Распыляющееся Я?

.

Распыляющееся Я?

Границы свободы и ответственности сузились настолько, что перешли в запредельное. Разве уже сейчас не возлагается ответственность не на целостную личность, а на стихии, процессы и системы ее образующие и пронизывающие? Например, ответственность возлагается на наследственность, окружение, а то и на части тела и организма (нервная система подвела, «это не я убил — рука сама убила»...), а то и на отдельные социальные роли («разве ж это я убил, я бы не смог, но как зять»...). Или как в шекспировском Гамлете: «Не я виной, мое безумие!». И нет субъекта, нет человека. Он рассыпался на биологическое, социологическое, психологическое, религиозное и т. д. существа, а точнее — сущности. Об этой тенденции свидетельствует и обостренный интерес в конце ХХ столетия к так называемой «трансперсональной (то есть внеличностной) психологии», духовным практикам в духе Кастанеды, интегральной йоги Ауробиндо и т.п. Общим для всех них является поиск органической связи человека с бесконечным полем сознания (универсальным разумом или космическим сознанием), то есть выходом конкретной личности за рамки пространственно-временных и причино-следственных границ.

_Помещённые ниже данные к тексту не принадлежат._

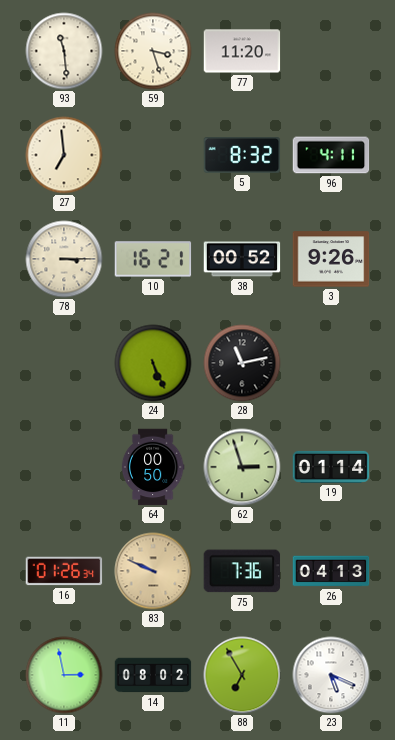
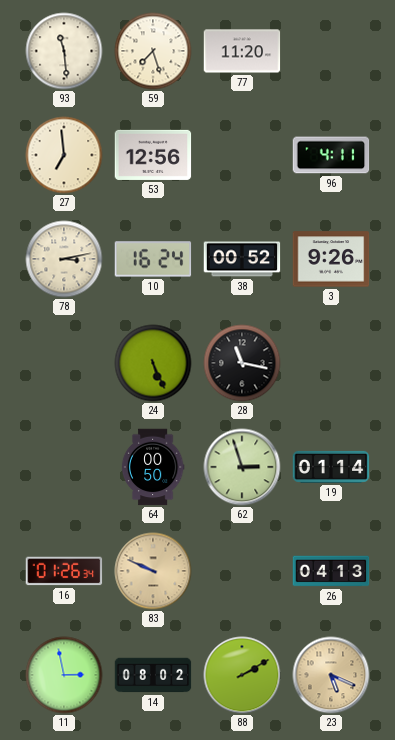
59: 3:27 -> 7:27
53: none -> 12:56
5: 8:32 -> none
78: 3:15 -> 3:13
10: 16:21 -> 16:24
28: 11:13 -> 11:17
75: 7:36 -> none
88: 6:55 -> 2:10
23 dial: white -> champagne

Современный человек находит детали своего облика, знакомые свойства, связи, структуры, но только не себя самого. Движется по направлению к себе, но никогда не достигает себя. Общество же оперирует человеком, исчисляет его статистически, его распределяют по организациям, используют его для разных целей. Человек, по словам Н.А. Бердяева, «проваливается в окружающий его предметный мир».

            Эта деперсонализация, ничтоженье Я переходит на ничтоженье и распыление реальности, что проявляется, в том числе, и в искусстве, причем, в искусстве — наиболее безобидным и неопасным для окружающих образом. Так, современные проза и поэзия, в отличие от постмодернистских, дающих опыт деконструкции, дают переживание «ускользания текста», а значит и ускользания и распада мира. Зачем показывать атомную войну или вселенское одичание (для этого достаточно СМИ), если можно показать одичание текста, его взрыв и агонию. В модернистском и постмодернистском искусстве распад поражает как бы основы языка — речи и письма, переносится на морфологический и даже фонетический уровень (футуризм — раньше, А. Горнон, Сигей — сейчас). Текст может как в «вакуумной поэзии» зримо исчезать со страницы. Более тонкий вариант этого разложения — подрыв синтаксиса, грамматики, логики, стилистический диссонанс в опытах ОБЕРИУтов, В. Хлебникова, А. Платонова. Но уже в прозе и поэзии А. Драгомощенко, прозе Л. Петрушевской сталкиваешься с распадом и разложением на другом уровне и в другой среде. Достигается это языковыми средствами «гладкого письма», но эффект достигается не языковой: стилистика не нарушена, грамматика и морфология тоже, фраза построена правильно, мысль, вроде бы, серьезна, но утрачена мотивация их порождения, артикуляция и вербализация мысли расточают и уничтожают саму мысль, усилие вернуть утраченную мысль, чтобы снова ее потерять. Мысль не порождается движением текста, а рассеивается им, стирается. И это тем страшнее, что разрушается не смысл — он вполне локально нормален — но как бы мир смысла, а значит и смысл мира, сам осмысленный мир как таковой.

Тем самым, как бы меняется отношение к литературе. За разрывом, несовпадением письма Драгомощенко с полем общего смысла стоит некий телесный опыт, хапос, лишенный смысла, прагматичной функциональности. И этот опыт непередаваем. Даже будучи поведан, он подрывает коммуникацию, потому что никто не в состоянии идентифицировать себя с этой телесностью, выскальзывающей из рамок социальной (общей) осмысленности. Сам Драгомощенко в романе «Китайское солнце» называет этот феномен «агонией установления нетождества»: «мне не то чтобы нужно другое в высказывании, но по какой-то неотчетливо выражающей себя причине, необходимо обессмысливание говоримого, сведение его в конечном счете к неартикулируемому остатку как к предвосхищению, бормотанию, нечленораздельному подземному гулу». В результате литература, искусство в целом становятся чем-то глубоко частным, связанным с головокружительным опытом непонимания, провалами в бытии, когда повествование, прошитое такими дырами, на них собственно и держится. А в конечном итоге это опыт переживания «анти-сатори», негатив просветления: «Но мир состоит из ложных признаков присутствия, и только укол соломинки в темя позволяет увидеть то, что неподвластно как знанию, так и молитве».